Bounding box coordinate data:
************

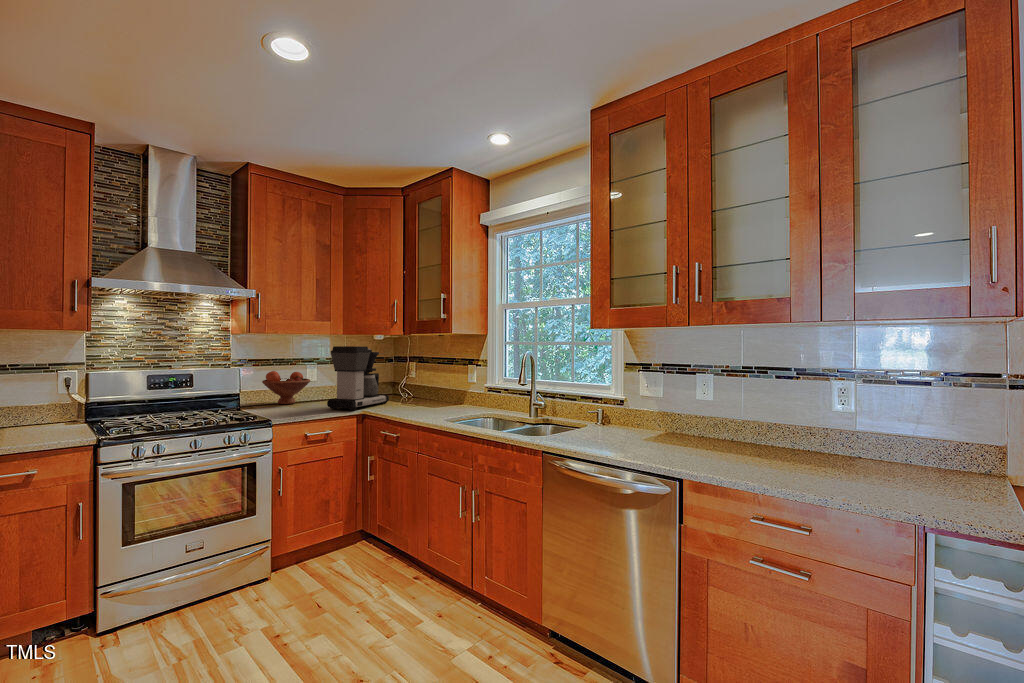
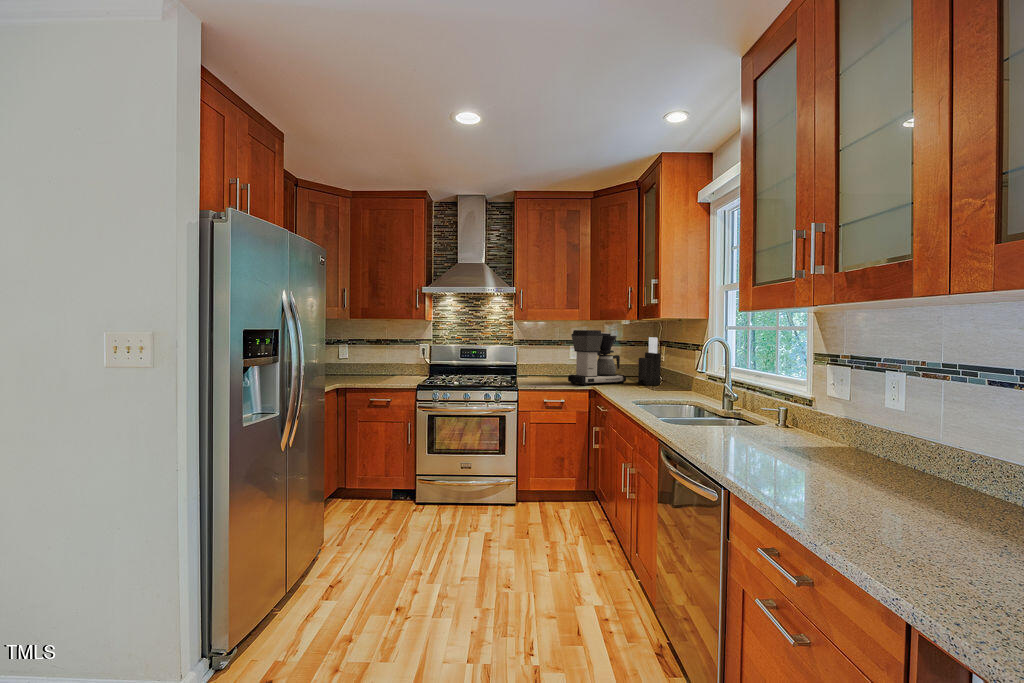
knife block: none [398,353,425,403] -> present [638,337,661,385]
fruit bowl: present [262,371,311,404] -> none [533,350,569,377]

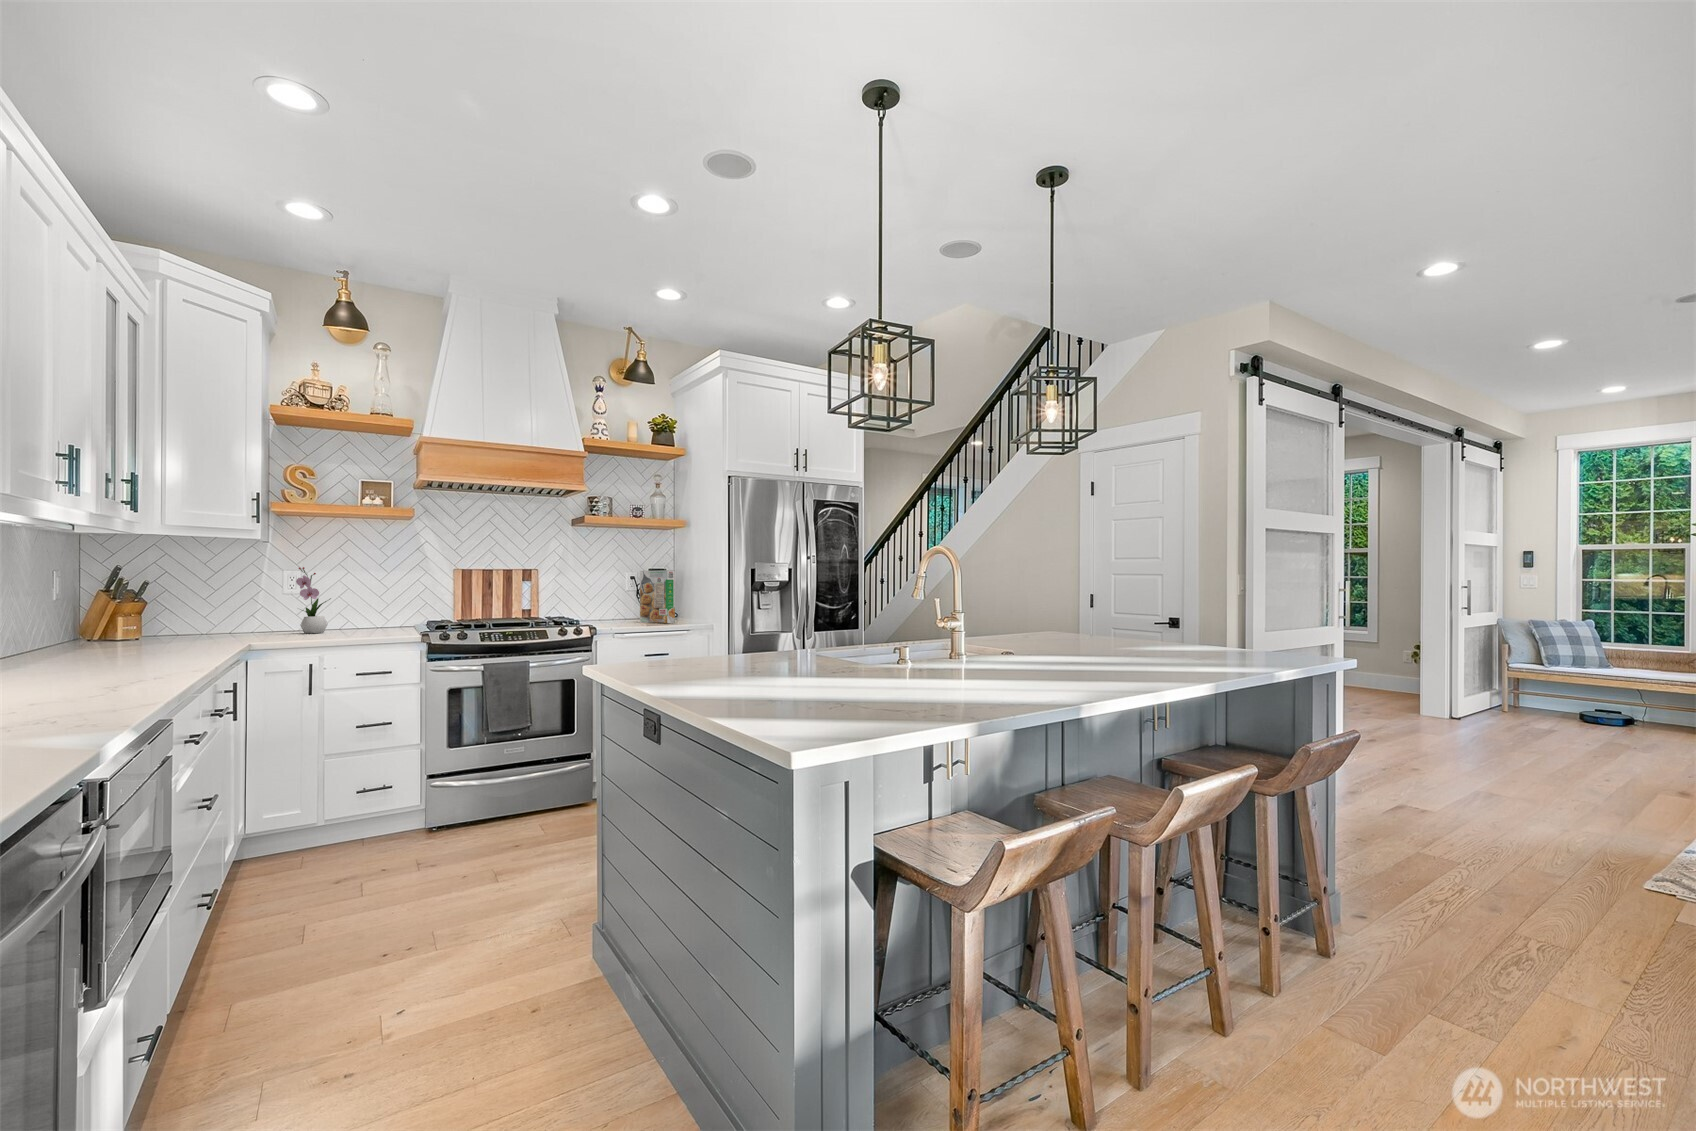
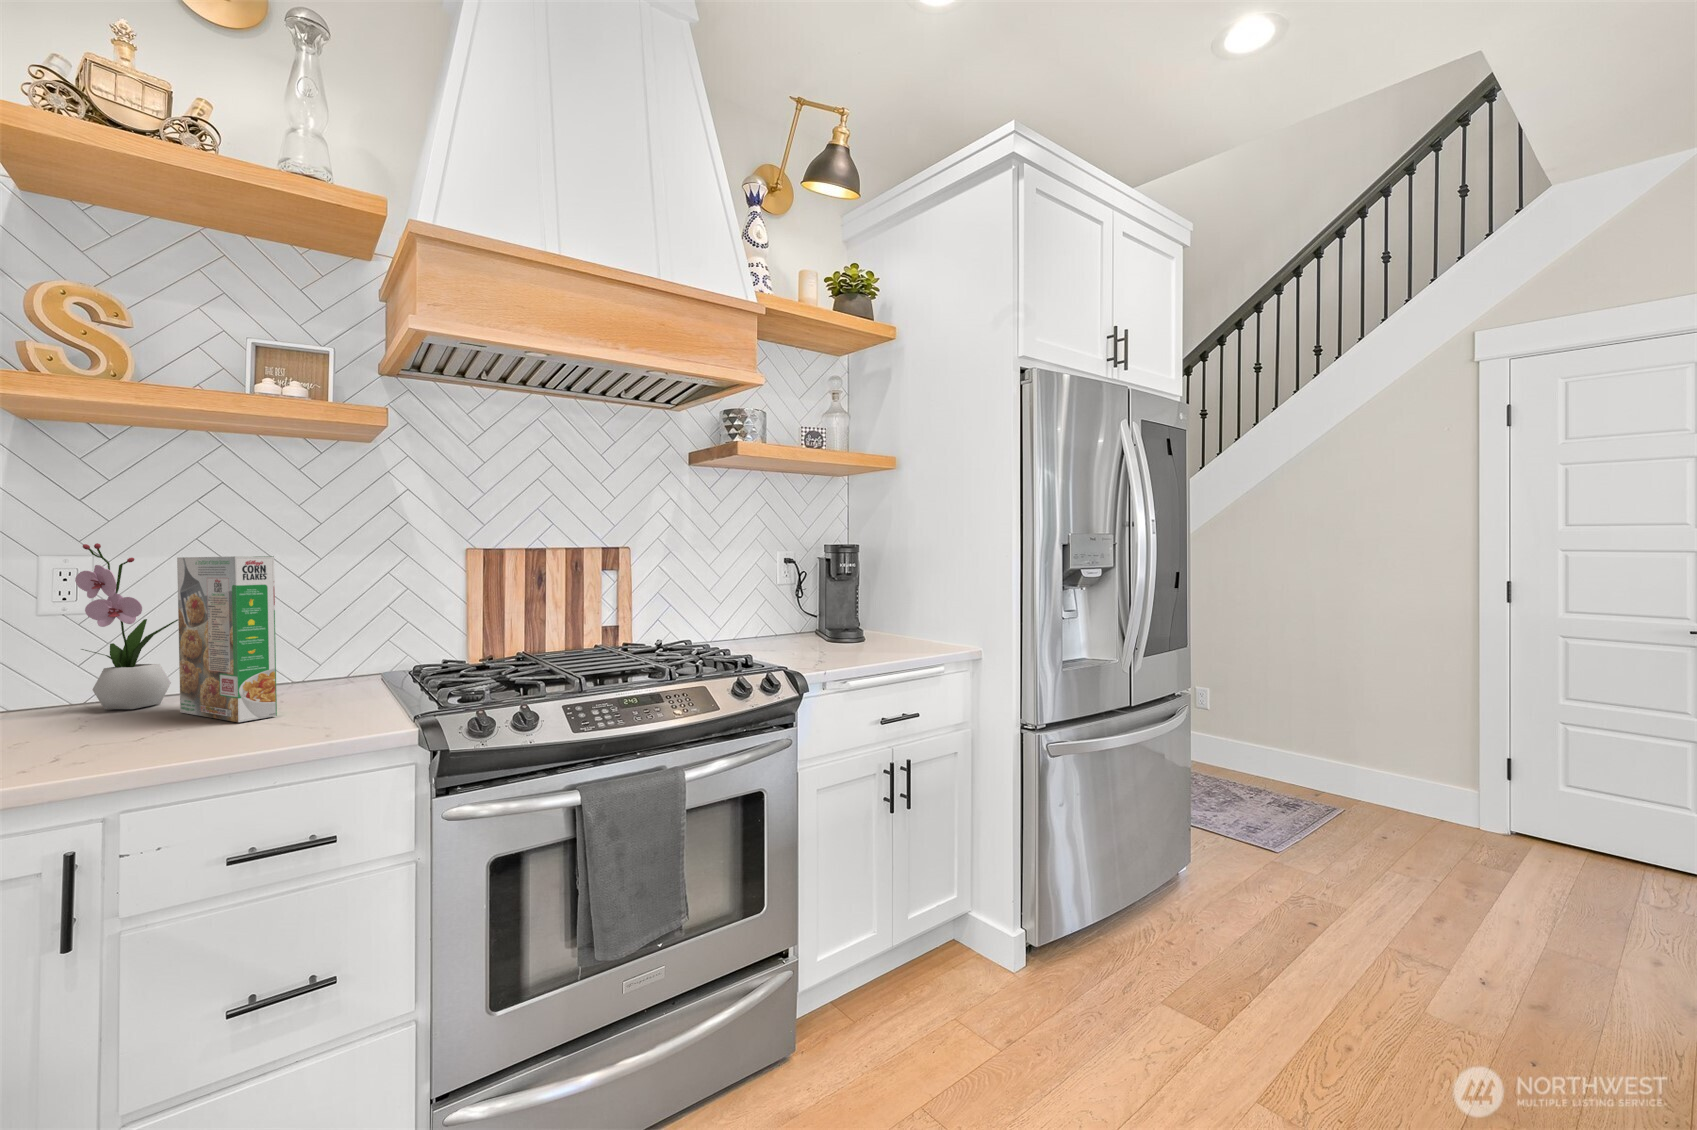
cereal box: present [640,570,675,623] -> present [177,556,277,722]

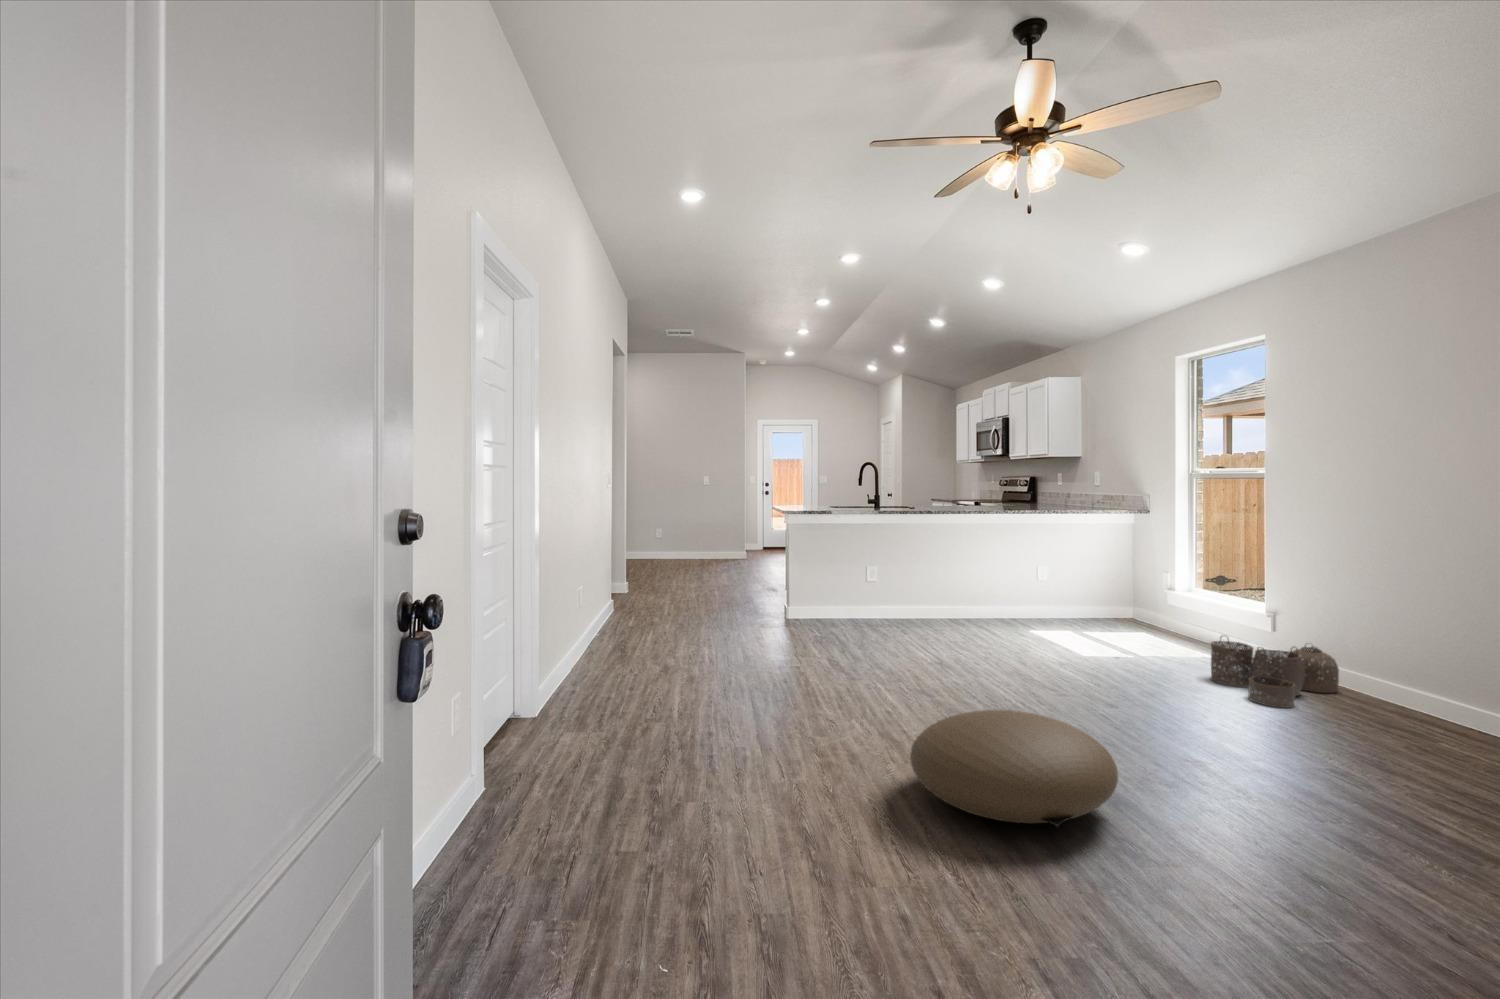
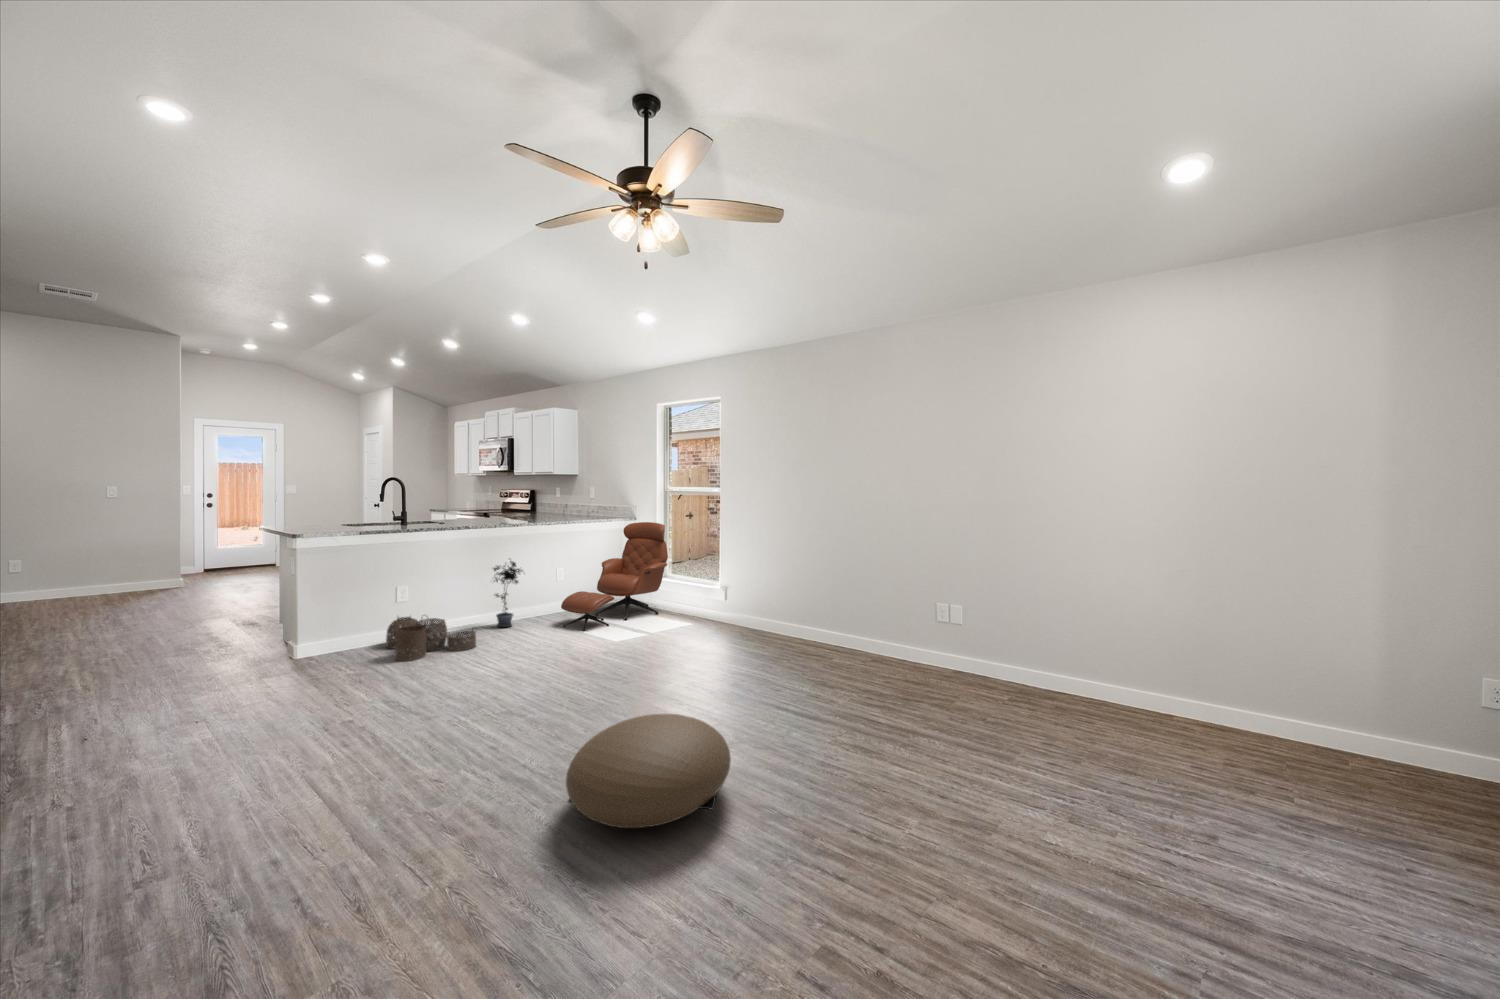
lounge chair: none [1029,515,1188,642] -> present [561,522,668,631]
potted plant: none [952,547,988,623] -> present [493,561,521,627]
woven basket: present [1211,636,1339,707] -> present [386,615,476,661]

************

**Work instruction**
Exactly what appears in the records above must be returned, apart from the pictures.

**Completed exercise**
knife block: none [398,353,425,403] -> present [638,337,661,385]
fruit bowl: present [262,371,311,404] -> none [533,350,569,377]

cereal box: present [640,570,675,623] -> present [177,556,277,722]

lounge chair: none [1029,515,1188,642] -> present [561,522,668,631]
potted plant: none [952,547,988,623] -> present [493,561,521,627]
woven basket: present [1211,636,1339,707] -> present [386,615,476,661]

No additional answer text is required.